An increase in the size of the placenta. Placental hyperplasia occurs in Rh-conflict, severe anemia (decreased hemoglobin amount), diabetes mellitus, syphilis and other infectious lesions of the placenta during pregnancy (for example, with toxoplasmosis), etc. Various infectious diseases transferred during pregnancy also significantly affect the placenta and amniotic fluid. It makes little sense to list all the reasons for the increase in the size of the placenta, however, it must be borne in mind that when this condition is detected, it is very important to establish the cause, since it is it that determines the treatment.Therefore, one should not neglect the studies prescribed by the doctor, because the placental hyperplasia is the result of placental hyperplasia. failure leading to intrauterine growth retardation.

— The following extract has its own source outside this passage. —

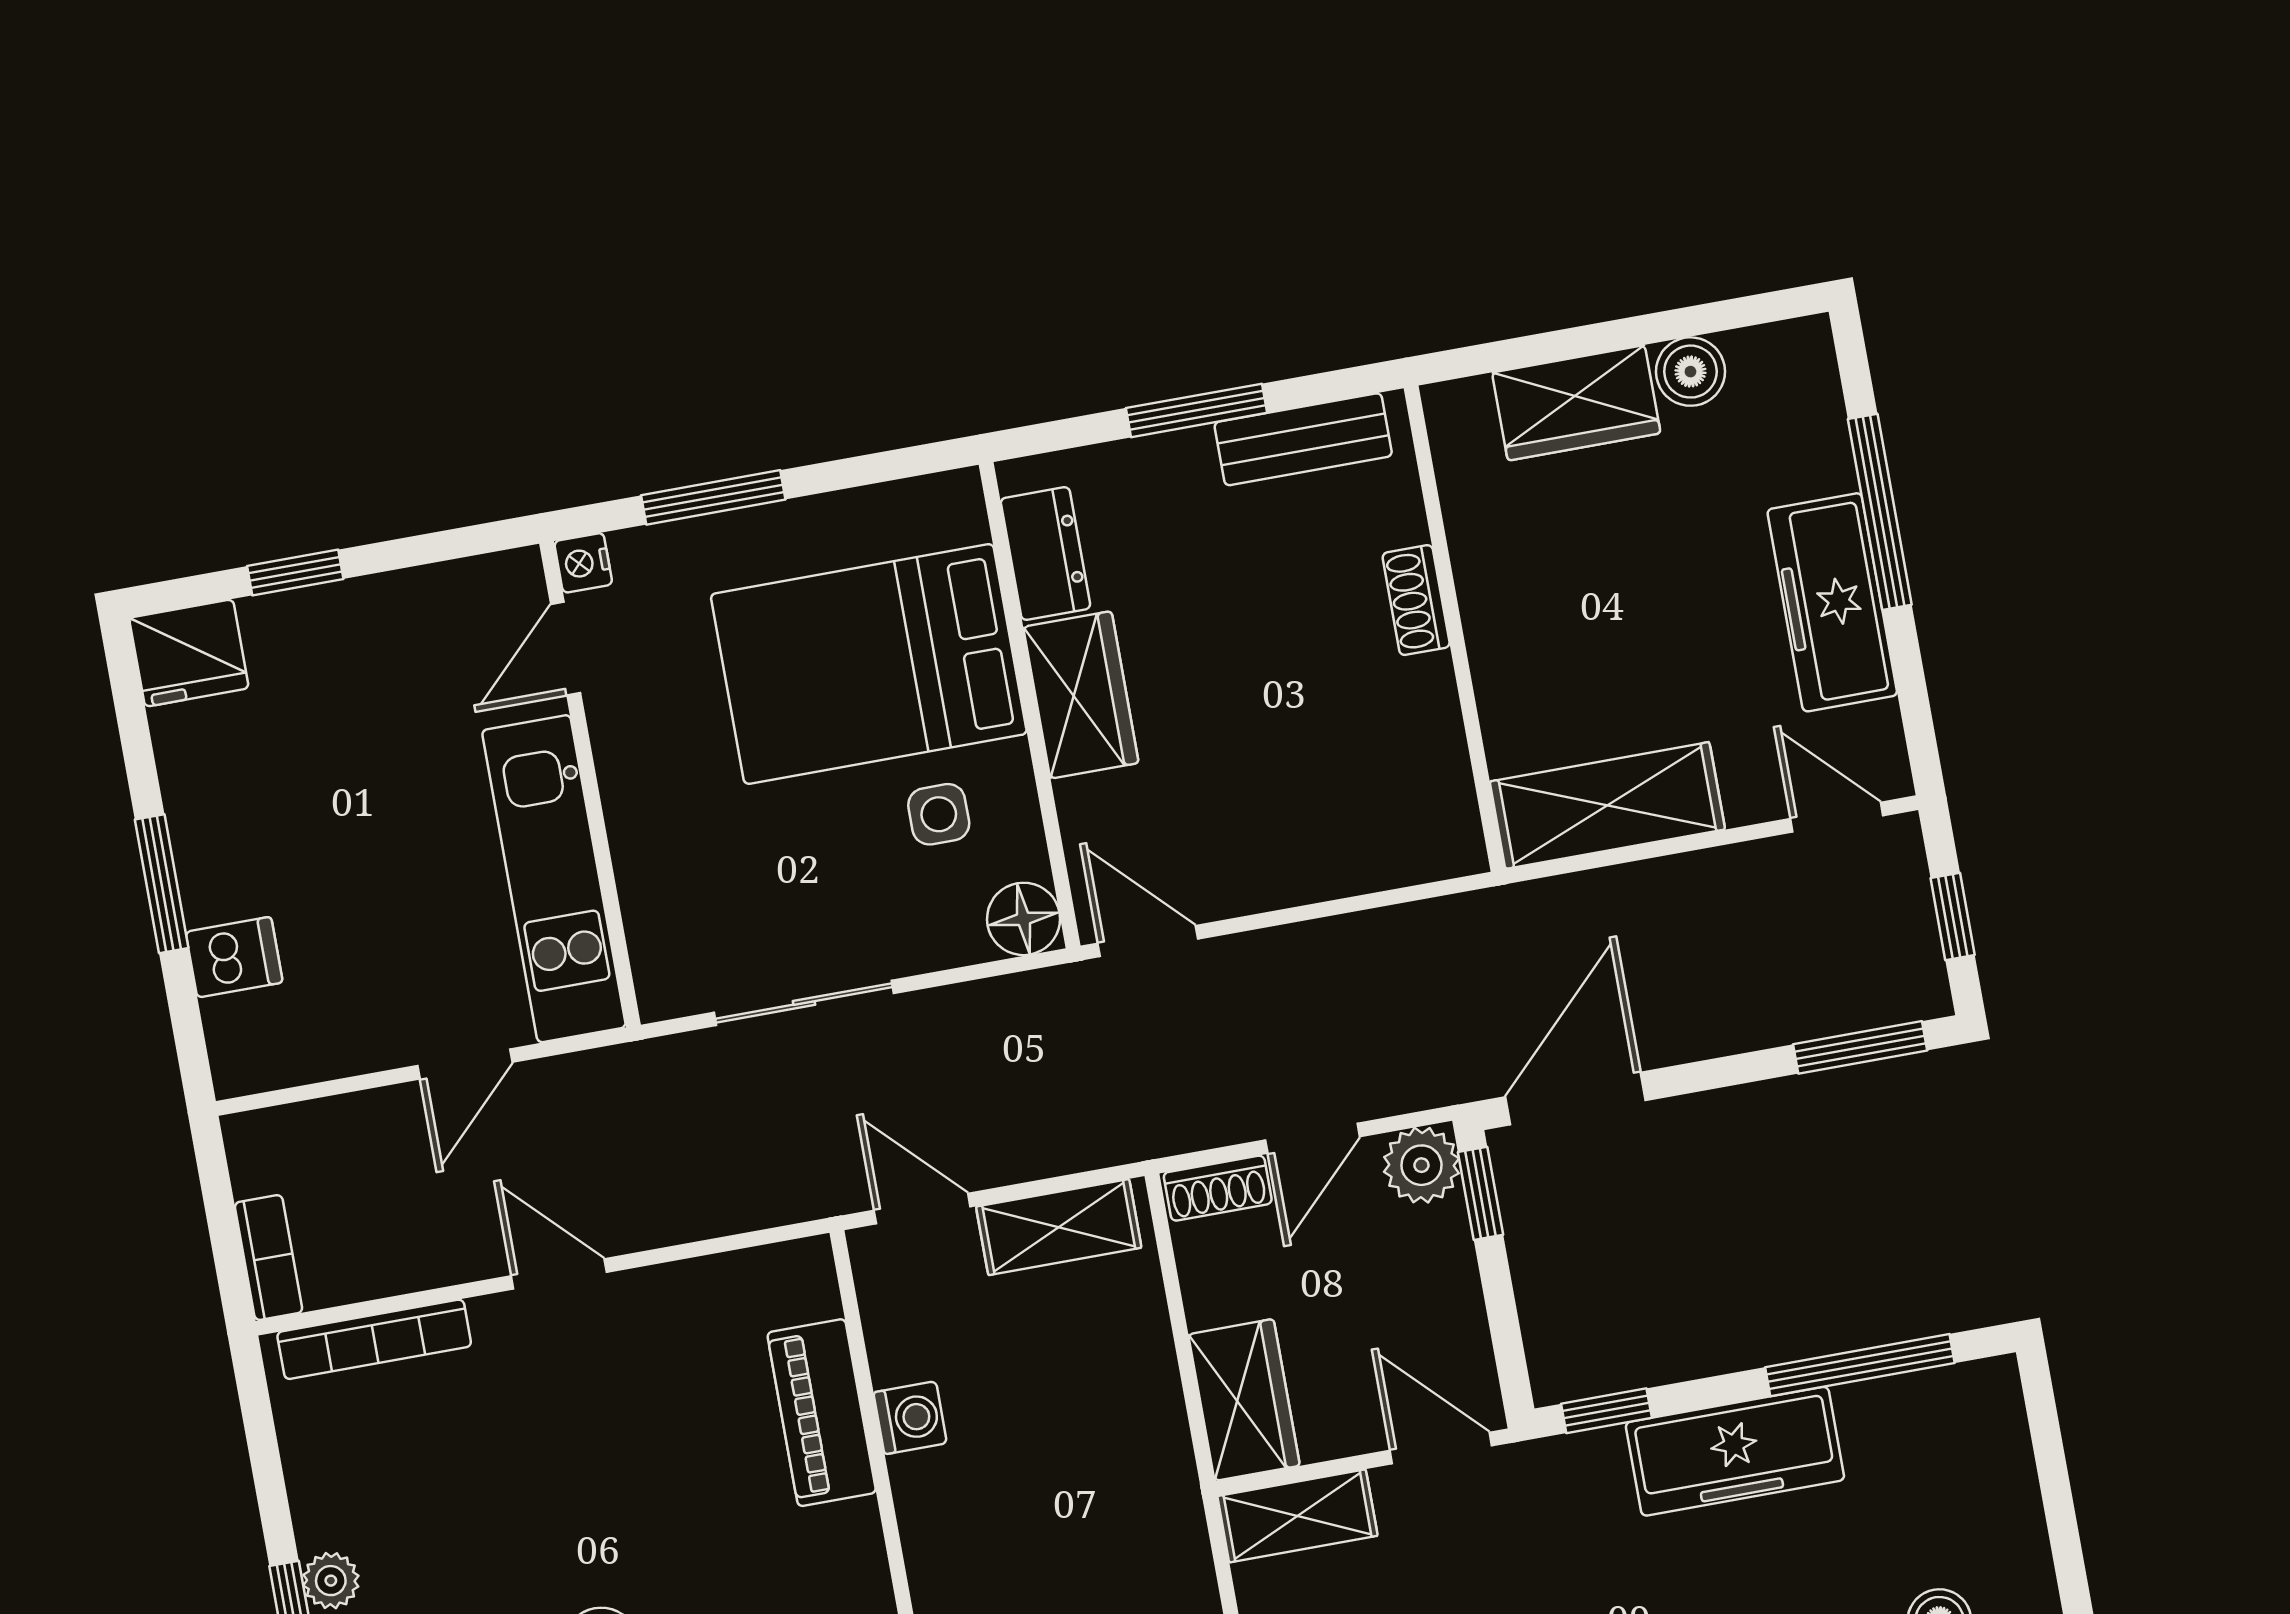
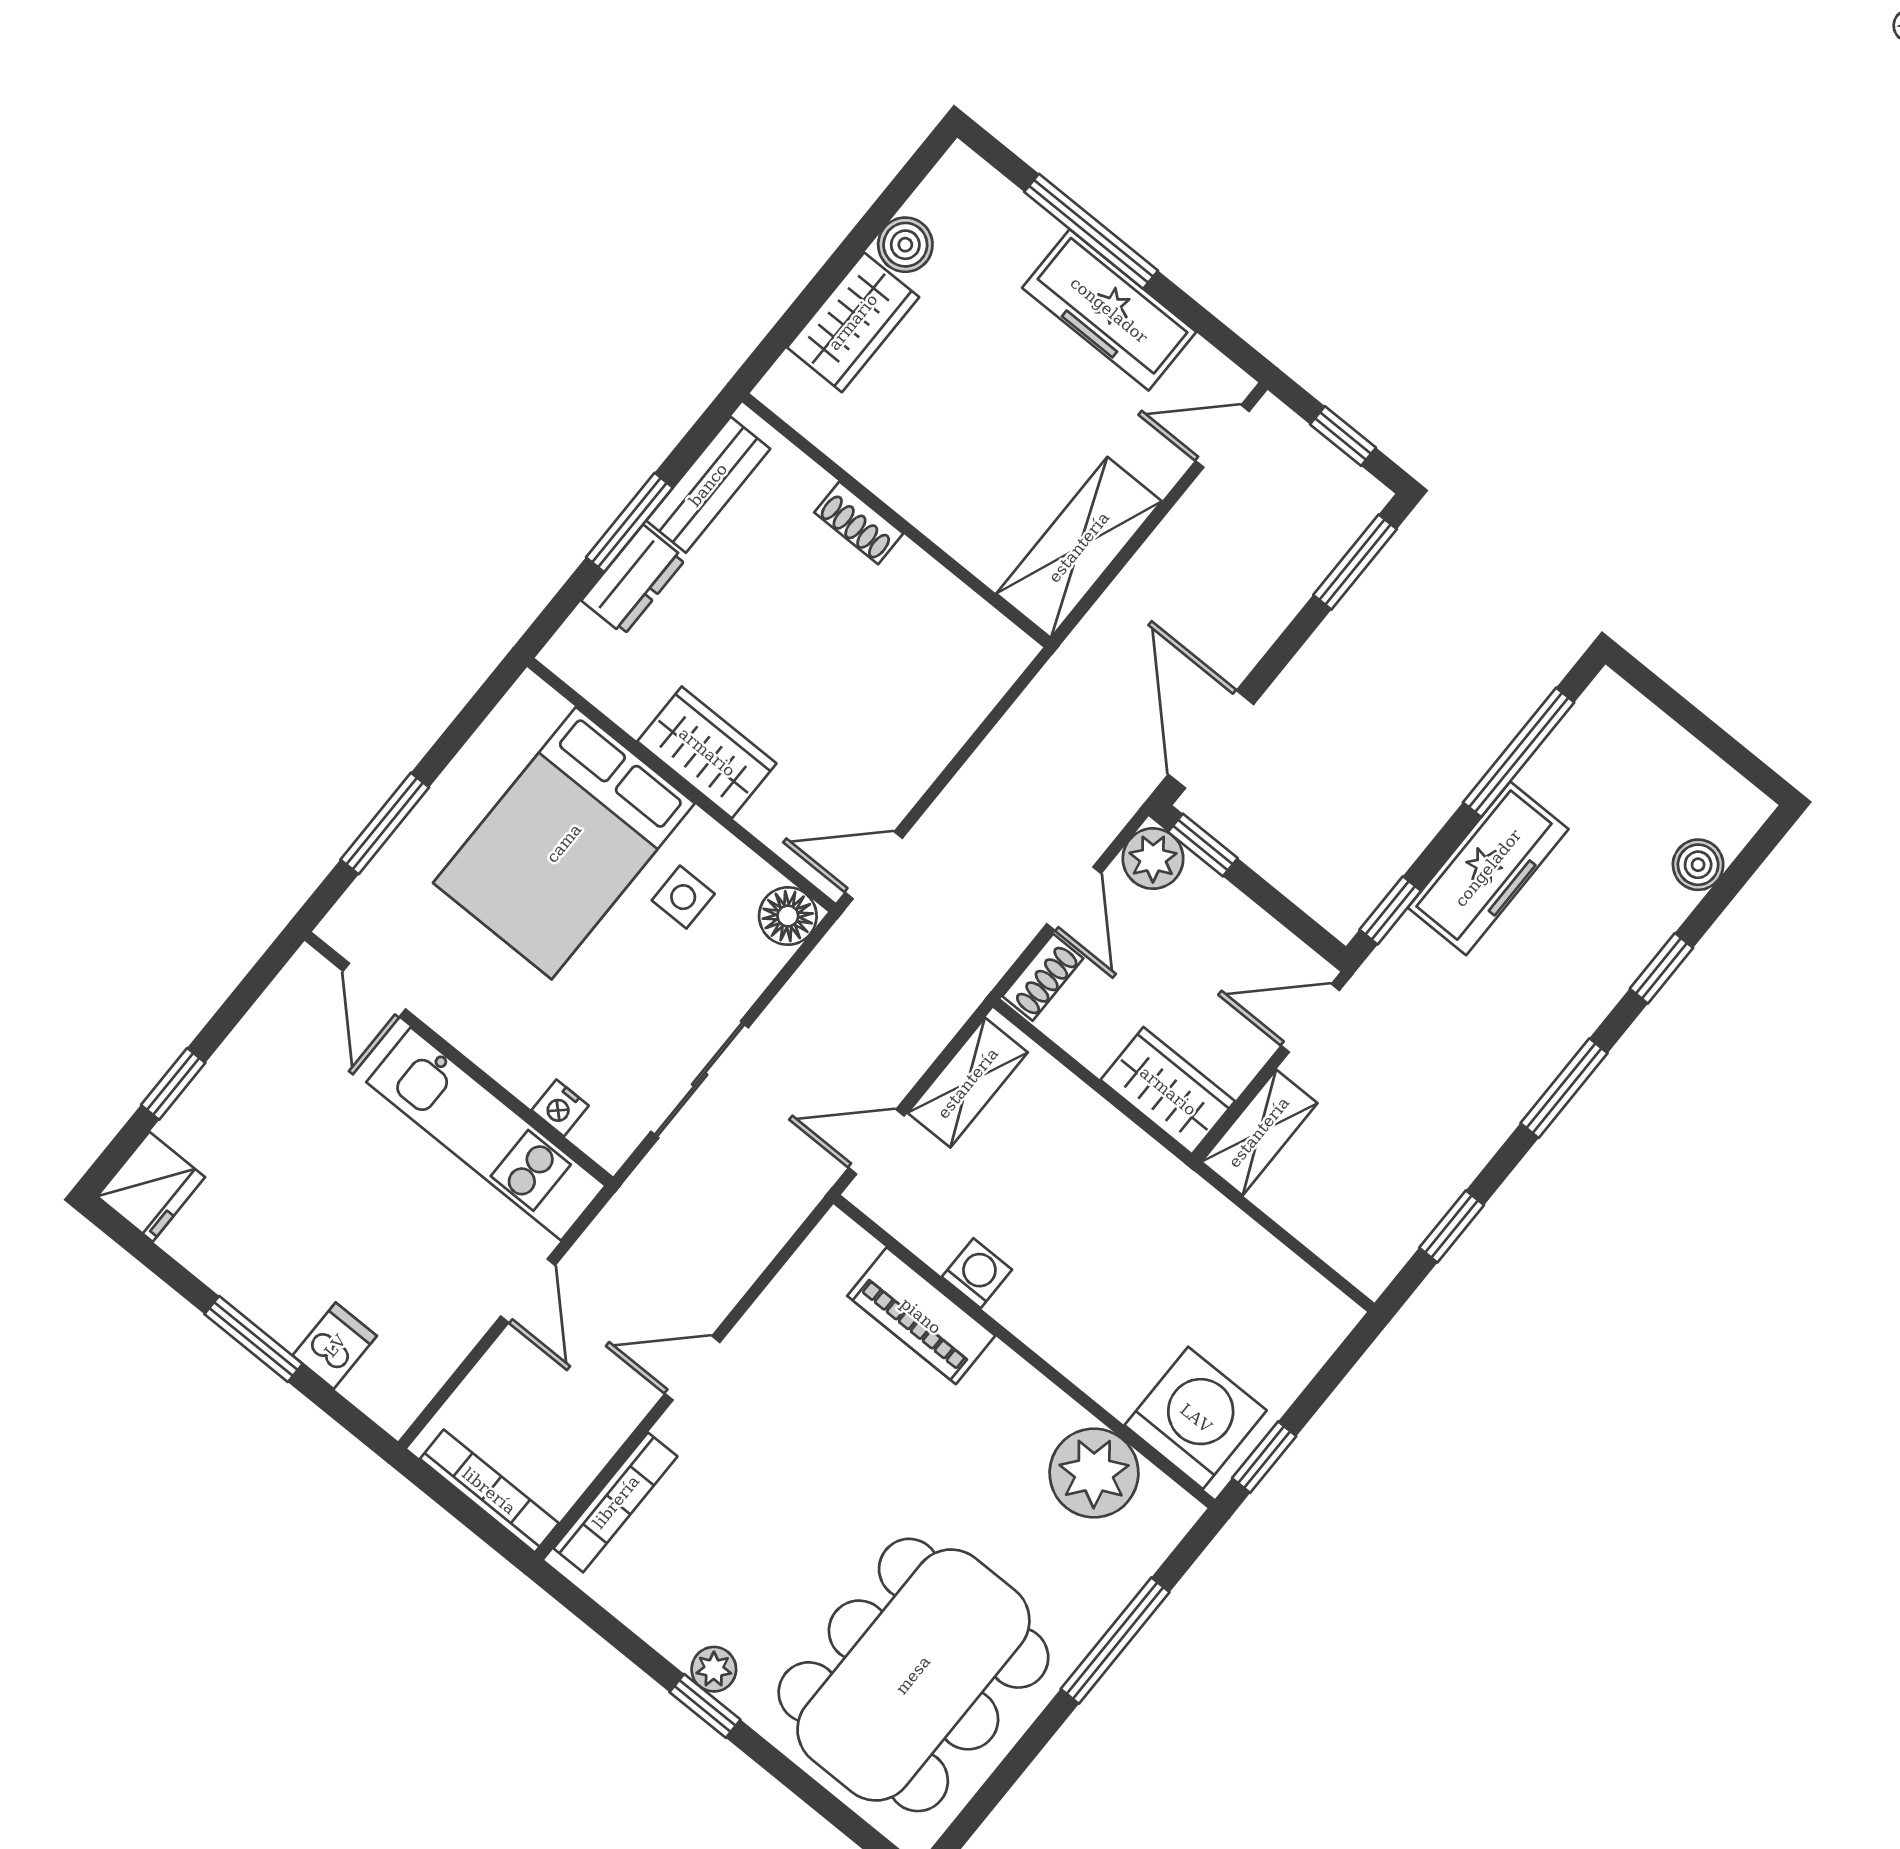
dresser: (1045, 554) -> (634, 580), moved, turned 90
nightstand: (583, 563) -> (560, 1108), moved
bookcase: (268, 1258) -> (489, 1491), width x1.56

Developmental abnormalities, dystrophic and inflammatory changes in the placenta can lead to placental insufficiency. This condition on the part of the placenta is manifested in the lag of the fetus from the gestational age, lack of oxygen and nutrients. The child is more difficult to endure the birth itself, since during this period he suffers from a deficiency of oxygen and nutrients. Placental insufficiency is diagnosed using ultrasound and CTG (cardiotocography) and dopplerometry (the state of blood flow in the vessels). Therapy of this pathology is carried out with the help of drugs that improve uteroplacental blood flow, nutrient solutions and vitamins.

Placental integrity

A few minutes after the birth of the child, sequential contractions begin: the entire musculature of the uterus contracts, including the area of ​​attachment of the placenta, which is called the placental site. The placenta does not have the ability to contract, so it is displaced from the place of attachment. With each contraction, the placental area decreases, the placenta forms folds protruding into the uterine cavity, and, finally, exfoliates from its wall. Disruption of the connection between the placenta and the wall of the uterus is accompanied by a rupture of the uteroplacental vessels in the region of the detached site of the placenta. Blood flowing from the vessels accumulates between the placenta and the uterine wall and contributes to the further separation of the placenta from the attachment site. Usually, the membranes with the placenta are born after the birth of the child. There is such an expression: “born in a shirt,” so they say about a happy person. If during childbirth there was no rupture of the membranes, which is extremely rare, then the child is born in fetal membrane- "shirt". If you do not free the baby from it, he will not be able to breathe on his own and may die.

After the release of the placenta from the uterine cavity, the placenta is carefully examined, measured, weighed, and, if necessary, carry out its histological examination. If there is any doubt that the placenta or membranes have completely separated, a manual check of the uterine cavity is performed, since parts of the placenta remaining in the uterus can cause bleeding and inflammation. This manipulation is performed under general anesthesia.

Thanks to modern methods studies, features of the structure, functioning and location of the placenta can be detected in a timely manner and effectively treated. This is possible if the expectant mother will undergo all the necessary examinations.